And, of course, Brazil is the world’s largest exporter of beef and the second-largest soy producer. (Around 70% of the world’s soybean ends up as feed for animals—not for direct human consumption.) Livestock production is by far the leading cause of deforestation in the Amazon. According to a 2004 report from the World Bank, medium- and large-scale cattle ranching accounts for 80% of all converted land in the forest. Which is probably why President Bolsonaro recently declared that environmental issues matter only to “vegans, who eat only vegetables.” He was speaking for the status quo.
In the end, we didn’t choose the upscale school for our daughter—and not only because it was too expensive. I feared she would grow up among rich, entitled children of the same conventional families, and she would lack a diversity of perspective. We decided to hang around a few more months on the waiting list for the public nursery schools, which are unpretentious but have very nice teachers. I supposed she would be more comfortable there, with her rainbow onesie and her feminist toys. (She has a knitted Molotov cocktail, which we often throw at the chauvinist Easter Bunny. She also wears a secondhand onesie that says prince, which my neighbors find outrageous.)
I have to admit I feared the conversations I would have with the other parents in that upscale school. Already I catch myself dodging small talk in order to hide the fact that I’m a vegetarian; I’ve also learned to make excuses to skip barbecues or feijoadas, serving a traditional Brazilian dish made with black beans and pork. I mostly try not to sound judgmental, since I feel that people here can see my dietary choices as a threat to their way of life. After all, everyone knows that a woman should cook, obey her husband, and honor the Lord by diligently consuming His creatures. If I refuse to follow these rules, there must be something wrong with me. Maybe I’m secretly trying to boycott the Brazilian meat industry. Maybe I’m not patriotic. Maybe this will become one of the many subversive acts that call for punishment.

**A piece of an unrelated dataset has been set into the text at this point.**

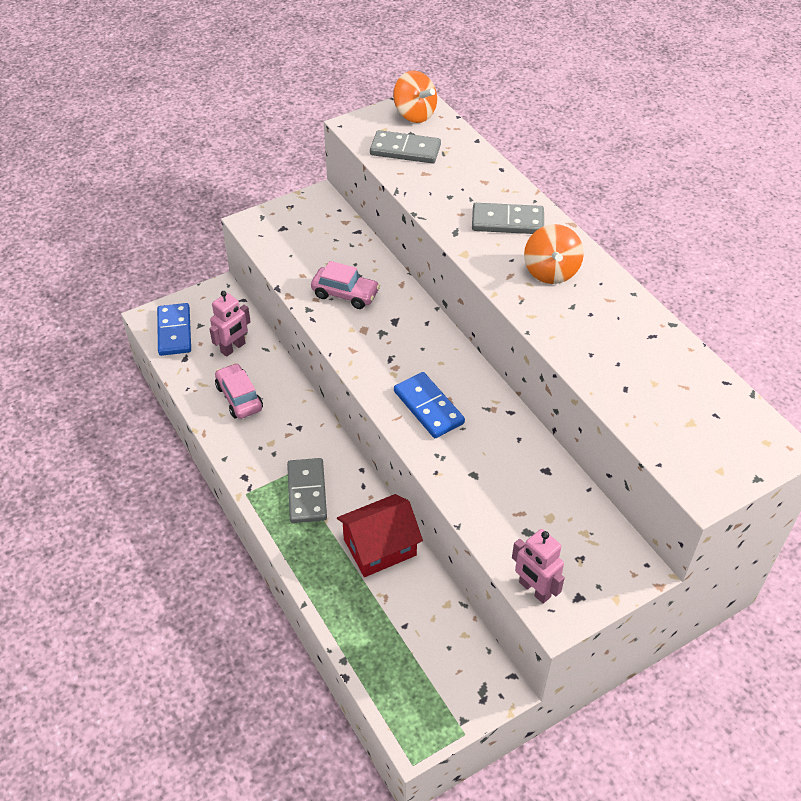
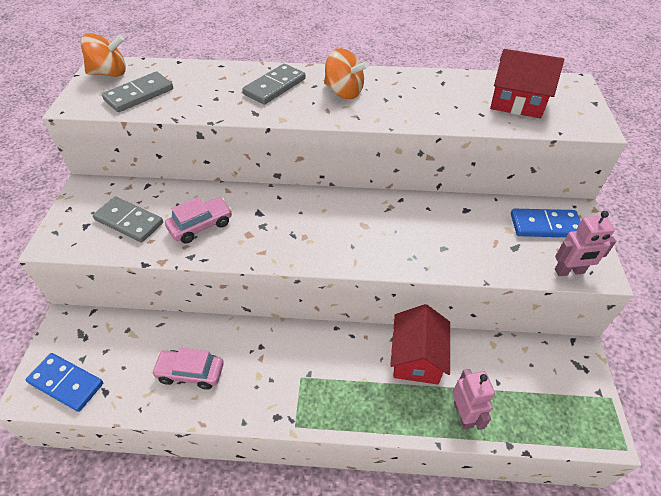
camera: 55 degrees left, 0 degrees up
pink robot [209,291,251,357] -> pink robot moved to [452,369,495,430]
grey domino [287,458,327,523] -> grey domino moved to [93,196,163,243]
blue domino [394,372,465,438] -> blue domino moved to [511,209,581,237]
none -> red house [490,49,564,118]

I am equally aware that the efforts of a single person are barely a scratch in the grand scheme of things. A vegetarian mother does not create a greener, compassionate world for her child (and my daughter is eating meat . . . for now. I’ll let her decide for herself when she’s older). I’ve never been the one to make decisions by weighing their consequences, for better or worse, so in a way it doesn’t matter if my vegetarianism has any effect on whether Brazilians continue to raise and kill animals for food. Brazil may indeed become a country with no place for indigenous people, homosexuals, blacks, feminists, environmentalists, and vegetarians. The fires may persist, the smoke continuing to gather. But I will choose not to participate in that grim barbecue.